[postgis-users] Traverse set distance along a multiline?

Paul Ramsey pramsey at opengeo.org
Sun Dec 26 22:22:18 PST 2010


You need to do your analysis in a projected coordinate system, not geographics.

CREATE TABLE my_new_texas_roads AS
SELECT ST_Transform(the_geom, 3081) as the_geom, other_attributes
FROM texas_roads;

EPSG:3081 should be a good coordinate system for working with your Texas data.

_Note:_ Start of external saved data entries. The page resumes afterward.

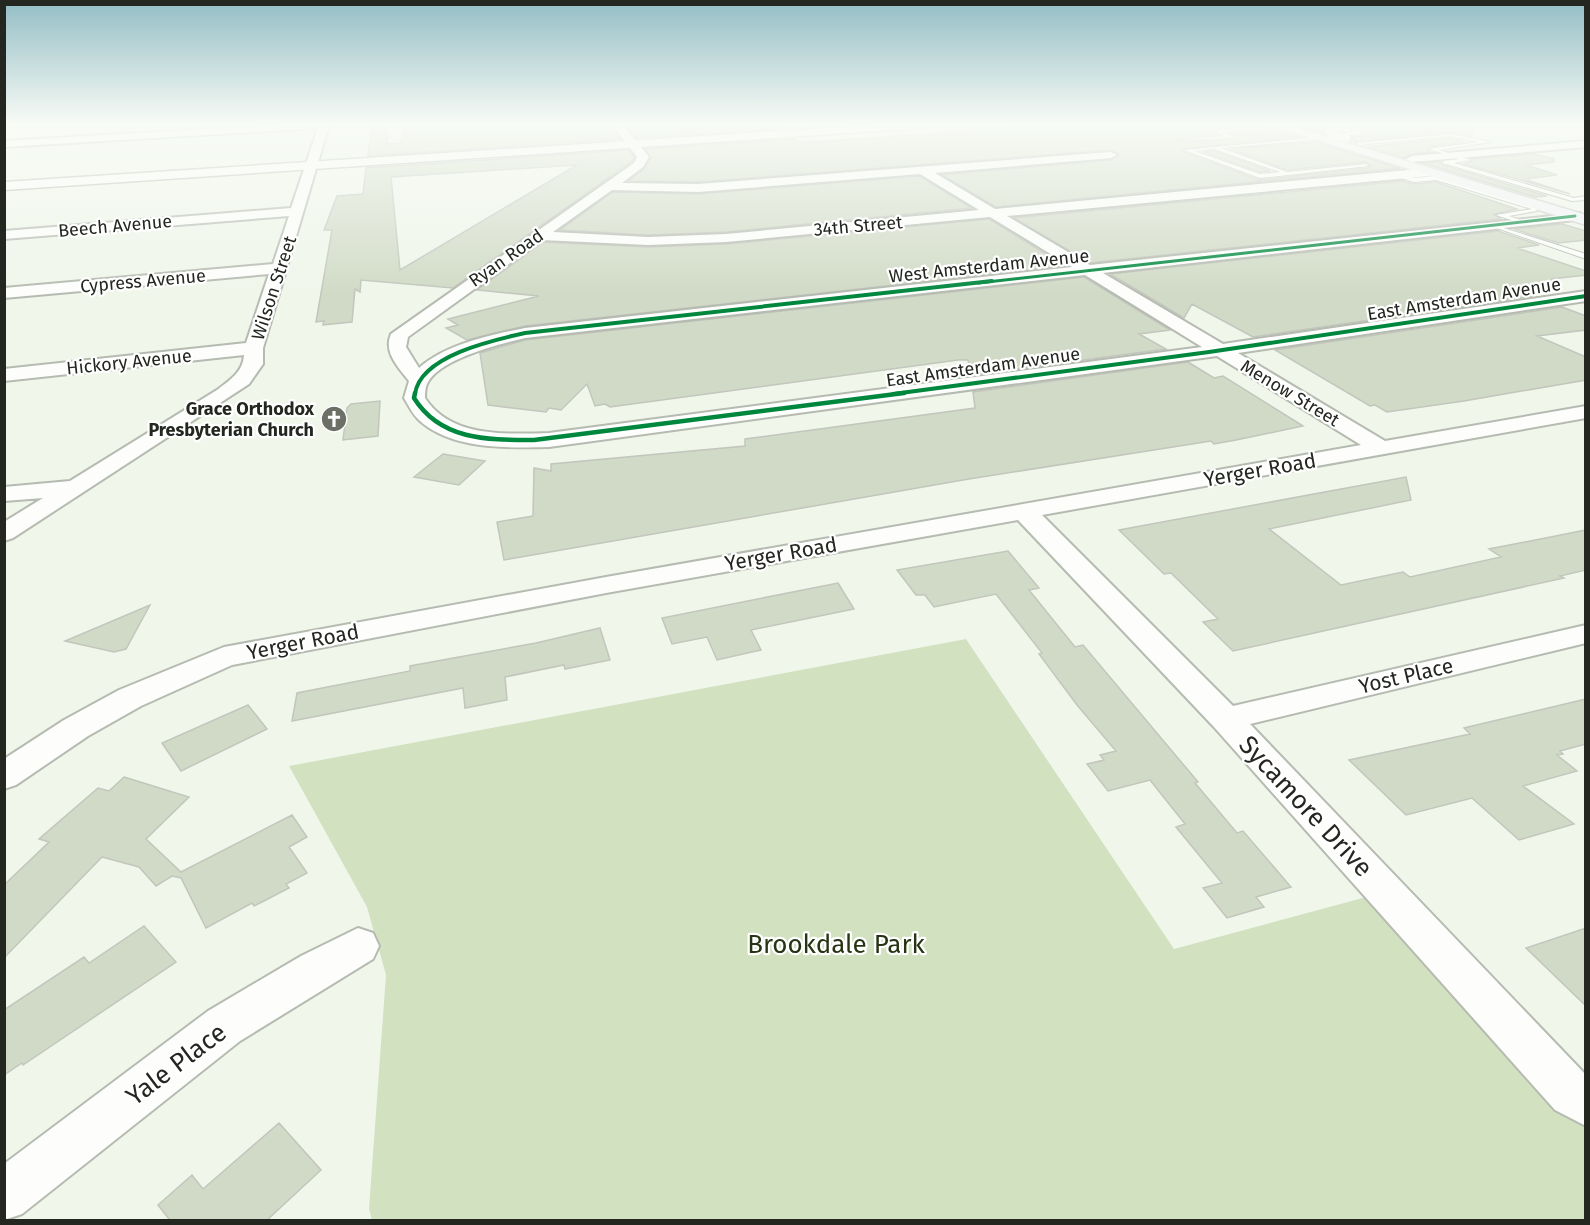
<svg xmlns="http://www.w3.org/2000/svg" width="1590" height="1225" font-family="'Fira Sans',sans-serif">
	<rect width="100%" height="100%" fill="#f0f6ea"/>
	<path fill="#d2e1c0" d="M966,639L1174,949L1385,892L1585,1103V1220H372L369,1209L386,975L367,907L289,766Z"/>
	<path fill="#d1dac6" stroke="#c2c6bd" stroke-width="1.5" fill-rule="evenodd" d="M372,124H386L388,144L401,143L405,126L446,124H610L621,139L368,156Z
		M625,124H777L783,129L637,138Z
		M1069,124L1265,125L1218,128L1214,132L1216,134L1178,138L1176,140L1178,142L1230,140L1234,138L1232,134L1280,131L1300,137L1182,149L1183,152L1259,180L1369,168L1371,166L1366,162L1287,170L1231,149L1316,142L1400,168L996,207L942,175L1111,160L1119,154L1111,150L698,182L629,181L644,169L651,158L645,149L795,139L799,142L826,141Z
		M1291,124H1330L1324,129V134Z
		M1356,124H1473L1472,136L1450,132L1354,143L1352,137L1364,136L1363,131L1368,129L1366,126Z
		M1450,138L1465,142L1429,147L1427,150L1431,152L1412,154L1404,158L1367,147Z
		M629,150L634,157L632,161L453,288L361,280L360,292L355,289L352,322L323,325L324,321L316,322L332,230H324L337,196L363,194L366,168ZM577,165L400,270L391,177Z
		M1214,151L1270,171L1260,172L1204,152Z
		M1534,154L1554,159V162L1526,165L1557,175L1524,179L1570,194L1464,164L1471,162L1473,159Z
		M1441,162L1442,165L1547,196L1535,197L1422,163Z
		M919,176L972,208L726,232L648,235L560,230L613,192L698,194Z
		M1403,181L1414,184L1436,182L1517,209L1494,214L1501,219L1090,263L1014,218Z
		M989,219L1065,266L525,326L467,340L446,328L458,325L448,319L539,296L477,290L543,242L648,247L726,244Z
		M1562,224L1586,231V240L1558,243L1514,229Z
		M1498,231L1539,245L1517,248L1586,271V275L1551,279L1558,281L1514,288L1534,296L1253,337L1192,304L1184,318L1110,274Z
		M1084,277L1170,330L1139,334L1166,349L971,375L968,360H958L610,407L605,404L595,406L587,384L561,410L549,408L546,412L488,405L480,353L525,340Z
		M1562,307L1586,316V330L1537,336L1586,357V380L1464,401L1387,412L1375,405L1370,406L1275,350Z
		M1188,362L1214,378L1223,376L1303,426L1236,440L1214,444L1211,441L969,479L504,560L497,522L533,516L534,468L551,471V464L745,446V439L975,408L973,392Z
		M380,401L378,436L343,440L347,408L351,404Z
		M443,454L485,461L459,485L414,477Z
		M1406,477L1411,500L1269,529L1341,585L1403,572L1410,577L1501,557L1489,549L1586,530V570L1560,576L1564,578L1233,651L1203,622L1218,619L1171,573L1164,574L1119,530Z
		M1008,551L1039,588L1029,590L1075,647L1083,645L1198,782L1195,783L1237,833L1243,831L1291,887L1256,897L1264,907L1227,918L1203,888L1222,883L1176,827L1185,824L1150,780L1108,791L1087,764L1104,760L1100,755L1116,751L1077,705L1039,654L1042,653L996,594L934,607L925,595H916L897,570Z
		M838,583L854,609L751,630L761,650L717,660L707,637L672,644L662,618Z
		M150,605L126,649L114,652L65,641Z
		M600,628L610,660L565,669L564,665L505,677L507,700L465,708L463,688L292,721L297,693L410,671V666L536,643Z
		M1586,699V744L1560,751L1563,754L1557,755L1577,771L1523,786L1574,824L1519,840L1472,798L1406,815L1349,760L1470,734L1464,728Z
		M248,705L267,729L181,771L162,743Z
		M124,777L189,797L146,839L181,872L292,815L307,837L289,847L307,873L286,884L289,888L262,902L254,906L252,903L206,928L181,878L172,876L156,886L139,867L102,857L4,958V885L49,842L39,839L98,788L109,791Z
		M144,926L176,962L23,1065L22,1063L4,1075V1010L84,957L89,963Z
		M1586,928V1006L1526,948Z
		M279,1123L321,1170L266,1221H167L169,1219L158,1205L192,1175L203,1189Z"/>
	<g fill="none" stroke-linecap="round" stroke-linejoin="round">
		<g stroke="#b6bbb1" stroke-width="2">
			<path id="service" d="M1346,124L1366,128L1359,130L1362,134L1349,135L1346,141L1343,139L1345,133L1354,132L1352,129L1358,128Z
				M1283,126L1285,128L1224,132L1232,136L1230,138L1178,140L1224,136L1216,132L1218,130Z
				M1450,134L1491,142L1439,150L1471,160L1454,163L1574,198L1586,196V200L1572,201L1443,163V161L1459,159L1429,149L1478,142L1450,136L1359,145L1356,143Z
				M1321,137L1323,139L1221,148L1287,172L1366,164L1369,166L1260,178L1184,150ZM1214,149L1280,172L1260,174L1194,151Z
				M1397,173L1414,178L1436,176L1536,207L1537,211L1509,216L1526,222L1523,224L1496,215L1532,209L1436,180L1414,182L1395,176Z
				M1491,224L1586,254V259L1491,226Z"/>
		</g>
		<g stroke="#b6bbb1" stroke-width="4">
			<path id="minor" d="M294,124L329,125L263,348V364L249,384L13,538L4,541V522L43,498L4,501V487L70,481L217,390C230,380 243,372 244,355L4,381V369L246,343L269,274L4,298V288L273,264L289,216L4,239V231L291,208L318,128L4,147V141Z
				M612,124H622L649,157L643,167L622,183L698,184L1111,152L1117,155L1111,158L935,173L995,209L1429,168L1435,172L1429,176L1007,216L1090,265L1580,213L1582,216L1575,220L1103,273L1223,344L1586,291V301L1238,353L1385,441L1586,406V418L1042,515L1233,706L1586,625V643L1250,724L1586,1075V1126L1555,1110L1214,727L1018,520L606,593L232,665L141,706L88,736L16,785L4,789V759L64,720L119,690L224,647L606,577L1361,445L1217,356L549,447C508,448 453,450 420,421C413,415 409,406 404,398L409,381C398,367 383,352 391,334L634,163L637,157ZM920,174L979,210L726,234L648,237L553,232L612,190L698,192ZM990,217L1072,267L525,328C490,335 446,344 419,368L406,347L408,337L542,240L648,245L726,242ZM1085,275L1202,347L549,433C506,434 451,438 425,398C425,394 425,388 427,384C438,359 500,344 525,338Z
				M1586,141V147L1412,162L1406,159L1412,156Z
				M358,928L373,933L379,946L373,959L240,1041L22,1214L4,1220V1164L208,1011L301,956Z"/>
		</g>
		<g stroke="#b6bbb1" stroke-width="3">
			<path id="tertiary" d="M887,124H942L936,127L4,190V182Z
				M1333,124H1346L1337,132L1350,136V142L1329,138L1325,131Z"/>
		</g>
		<g stroke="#cdd1cb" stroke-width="3">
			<path id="primary" d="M1267,124H1284L1586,215V225Z"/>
		</g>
		<use href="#service" fill="#fdfefc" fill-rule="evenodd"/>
		<use href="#minor" fill="#fdfefc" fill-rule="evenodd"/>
		<use href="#tertiary" fill="#fdfefc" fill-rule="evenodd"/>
		<use href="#primary" fill="#f3f3f6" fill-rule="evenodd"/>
		<g stroke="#fff" stroke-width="4.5">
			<path id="cycleway-far2" d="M978,283L1575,216"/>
		</g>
		<g stroke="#fff" stroke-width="6">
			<path id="cycleway-far1" d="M415,394C420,356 493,340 525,333L992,281
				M893,394L1209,352L1586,296"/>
		</g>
		<g stroke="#fff" stroke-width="8">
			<path id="cycleway" d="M415,393L414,398C441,441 489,440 534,440L904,393"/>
		</g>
		<use href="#cycleway-far2" stroke="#00873e" stroke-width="3"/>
		<use href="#cycleway-far1" stroke="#00873e" stroke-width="4"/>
		<use href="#cycleway" stroke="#00873e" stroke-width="4.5"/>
	</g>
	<linearGradient id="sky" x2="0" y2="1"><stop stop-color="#93bdc5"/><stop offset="0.42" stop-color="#f8fbf6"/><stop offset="1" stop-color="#f8fbf6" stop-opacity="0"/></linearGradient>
	<rect width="1590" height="295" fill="url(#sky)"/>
	<defs>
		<g id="church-disc" transform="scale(1.35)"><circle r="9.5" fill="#6b6f66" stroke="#fff"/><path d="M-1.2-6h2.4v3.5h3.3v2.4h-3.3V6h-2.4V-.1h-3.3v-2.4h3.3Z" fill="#fff"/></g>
	</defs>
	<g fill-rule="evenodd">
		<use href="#church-disc" x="334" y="419"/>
	</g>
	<g text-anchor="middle" stroke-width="4.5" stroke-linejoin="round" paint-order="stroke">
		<g font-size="18" fill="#23271f" stroke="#fff">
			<text transform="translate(115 226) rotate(-5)" y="6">Beech Avenue</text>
			<text transform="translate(858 226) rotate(-5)" y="6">34th Street</text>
			<text transform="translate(506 258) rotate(-35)" y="6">Ryan Road</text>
			<text transform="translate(989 266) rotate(-6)" y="6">West Amsterdam Avenue</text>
			<text transform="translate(143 281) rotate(-5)" y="6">Cypress Avenue</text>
			<text transform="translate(274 288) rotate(-72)" y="6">Wilson Street</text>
			<text transform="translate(1464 299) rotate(-9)" y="6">East Amsterdam Avenue</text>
			<text transform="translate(129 362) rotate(-6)" y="6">Hickory Avenue</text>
			<text transform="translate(983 367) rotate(-8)" y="6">East Amsterdam Avenue</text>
			<text transform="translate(1290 393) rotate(31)" y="6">Menow Street</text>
		</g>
		<g font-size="18" font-weight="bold" fill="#23271f" stroke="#fff" text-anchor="end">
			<text x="314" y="415">Grace Orthodox<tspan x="314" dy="21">Presbyterian Church</tspan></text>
		</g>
		<g font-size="21" fill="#23271f" stroke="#fff">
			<text transform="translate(1260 470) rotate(-10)" y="7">Yerger Road</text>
			<text transform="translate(781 554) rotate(-10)" y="7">Yerger Road</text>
			<text transform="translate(303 642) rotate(-11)" y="7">Yerger Road</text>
			<text transform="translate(1406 676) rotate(-13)" y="7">Yost Place</text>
		</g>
		<g font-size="26" fill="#23271f" stroke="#fff">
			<text transform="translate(1306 806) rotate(47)" y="9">Sycamore Drive</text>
			<text transform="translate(176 1064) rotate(-37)" y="9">Yale Place</text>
		</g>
		<g font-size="26" fill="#273413" stroke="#fff">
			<text x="836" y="953">Brookdale Park</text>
		</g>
	</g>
	<rect width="1590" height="1225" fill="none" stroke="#23271f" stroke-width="12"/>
</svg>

 http://spatialreference.org/ref/epsg/3081/

Not that the units are meters, so perform the appropriate linear
transformations when looking for mile markers.

Paul

On Sun, Dec 26, 2010 at 4:35 PM, Aren Cambre <aren at arencambre.com> wrote:
> I am trying to determine mile markers along Texas highways. My starting
> point is the ShapeFile TxDOT Roadways 2010
> at http://www.tnris.state.tx.us/datadownload/download.jsp. I've used
> shp2pgsql to get it into a PostGIS 1.52-enabled Postgres 9.01 database.
> I naively thought I could just figure out the number of miles per unit of
> latitude and then traverse each roadway, one mile at a time,
> using ST_Line_Interpolate_Point. However, predictably, the more
> "longitudinal" a route, the more error it shows when I compare my calculated
> mile markers to what Google Maps shows.
> Again, this is because I was using a consistent ratio of degrees to miles,
> so any route E-W component introduces errors.
> So here's the question--does PostGIS allow any way to traverse a route a set
> distance at a time? Specifically, is there a way I can traverse a route a
> mile at a time and then record the points at the end of each mile?
> I reviewed the functions available
> at http://postgis.refractions.net/documentation/manual-1.5/reference.html and
> am not seeing anything clear.
> In case it matters, the SHP's PRJ file says NAD83.